Not surprisingly there was an almost tangible sense of foreboding, and by race morning it was overwhelming. With a couple of colleagues I went to the hairpin at the bottom of the hill. From there we couldn't see the start, but the scream of engines was clear enough and we looked up the road to watch the cars dance into sight.

What we saw was a Ferrari — Lauda's — sideways, with the entire pack behind it, and perhaps I have never known such acute fear as in that moment, for a multiple shunt looked inevitable. By a trick of the light, somehow it never happened.

Brambilla had nudged Andretti into Lauda, who had then gone into Clay Regazzoni. With both Ferraris out on the spot, Hunt's Hesketh took the lead, pursued by Andretti's Parnelli, John Watson's Surtees, Rolf Stommelen's Hill, Brambilla's March, Carlos Pace's Brabham, Ronnie Peterson's Lotus and Jean-Pierre Jarier's Shadow.

After Hunt had spun off on oil, Andretti led until he crashed — without injury — after suspension failure. And thus Stommelen found himself in the lead of a grand prix for the first time.
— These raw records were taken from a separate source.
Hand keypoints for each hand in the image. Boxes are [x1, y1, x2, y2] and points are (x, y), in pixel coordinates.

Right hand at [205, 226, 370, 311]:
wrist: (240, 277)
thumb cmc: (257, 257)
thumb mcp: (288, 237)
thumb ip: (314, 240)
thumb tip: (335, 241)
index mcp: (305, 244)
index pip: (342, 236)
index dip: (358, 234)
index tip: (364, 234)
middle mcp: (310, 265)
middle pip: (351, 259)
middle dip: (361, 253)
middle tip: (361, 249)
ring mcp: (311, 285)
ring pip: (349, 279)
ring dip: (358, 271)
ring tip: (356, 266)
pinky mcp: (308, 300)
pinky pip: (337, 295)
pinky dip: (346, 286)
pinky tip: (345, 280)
On lap 26 I looked up the road and saw a blur of white. I yelled to my friends, but now there was nothing to see, and momentarily I wondered if I had imagined it. Then Pace's Brabham came grinding down the guardrail. Further up the road — where the cars got airborne — Stommelen had gone over it.
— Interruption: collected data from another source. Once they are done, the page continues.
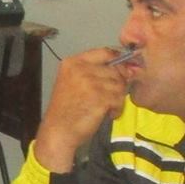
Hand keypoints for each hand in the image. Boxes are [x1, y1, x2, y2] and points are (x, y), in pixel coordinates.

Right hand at [33, 48, 130, 171]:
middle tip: (111, 97)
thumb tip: (126, 68)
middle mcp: (81, 69)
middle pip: (115, 69)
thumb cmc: (66, 110)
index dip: (117, 61)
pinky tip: (108, 114)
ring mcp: (90, 83)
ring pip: (120, 85)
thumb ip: (93, 71)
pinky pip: (120, 99)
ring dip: (118, 98)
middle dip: (118, 84)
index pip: (105, 52)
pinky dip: (117, 109)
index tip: (120, 72)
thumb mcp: (73, 82)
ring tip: (107, 108)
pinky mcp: (99, 98)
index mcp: (72, 62)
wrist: (58, 131)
Hard to believe now, but four laps went by before the race was stopped and Jochen Mass took his only grand prix win, aboard the only McLaren to have started.

What followed was like a scene from Hades, with shocked people spilling all over the road, sirens screaming, the Guardia Civil of Franco's Spain lashing out with their batons at anything that moved. Stommelen's car had broken in half and fuel had escaped, together with water, the mixture running down the gutter. Rolf, his legs broken, was still in the cockpit, but nearby were the bodies of four marshals.
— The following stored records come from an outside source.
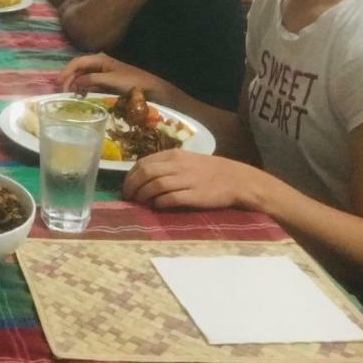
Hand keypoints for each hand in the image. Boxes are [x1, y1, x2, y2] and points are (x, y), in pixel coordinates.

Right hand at [57, 52, 159, 95]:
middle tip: (60, 92)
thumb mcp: (111, 80)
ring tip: (67, 95)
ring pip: (81, 77)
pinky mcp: (104, 82)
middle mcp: (98, 64)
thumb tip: (75, 83)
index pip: (77, 62)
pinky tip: (78, 96)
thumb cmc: (132, 82)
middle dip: (67, 79)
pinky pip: (88, 84)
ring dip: (73, 84)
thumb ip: (92, 80)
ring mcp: (101, 73)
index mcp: (99, 59)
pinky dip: (81, 89)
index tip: (58, 84)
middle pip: (77, 69)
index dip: (66, 72)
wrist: (151, 89)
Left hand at [122, 149, 263, 211]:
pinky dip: (159, 203)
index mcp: (173, 155)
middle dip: (132, 187)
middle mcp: (178, 165)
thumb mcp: (185, 160)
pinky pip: (170, 199)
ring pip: (155, 186)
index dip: (130, 176)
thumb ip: (165, 165)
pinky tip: (156, 207)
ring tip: (140, 203)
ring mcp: (186, 180)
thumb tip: (141, 176)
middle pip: (146, 174)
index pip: (143, 163)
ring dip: (143, 196)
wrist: (236, 179)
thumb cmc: (208, 170)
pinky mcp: (194, 195)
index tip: (126, 187)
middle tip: (128, 198)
Cresting the brow he had lost the rear wing, which put the car out of control. Carbonfibre, then a new material in race-car construction, had been used for the wing centrepost: it was this that had failed.

By supreme irony Stommelen hit the very guardrails secured by his own mechanics. Had the work not been done, the car's momentum would have been unchecked and the carnage beyond contemplation. Immediately beyond the marshals' area was a spectator enclosure.

The earlier controversies, while bringing justified opprobrium upon the race organisers and the sport's governing body, were unconnected with the disaster on race day, but of course the gutter press took no account of that, and Montjuich, sadly, was vilified out of existence. Like anyone else who ever went there, 30 years on I miss it still.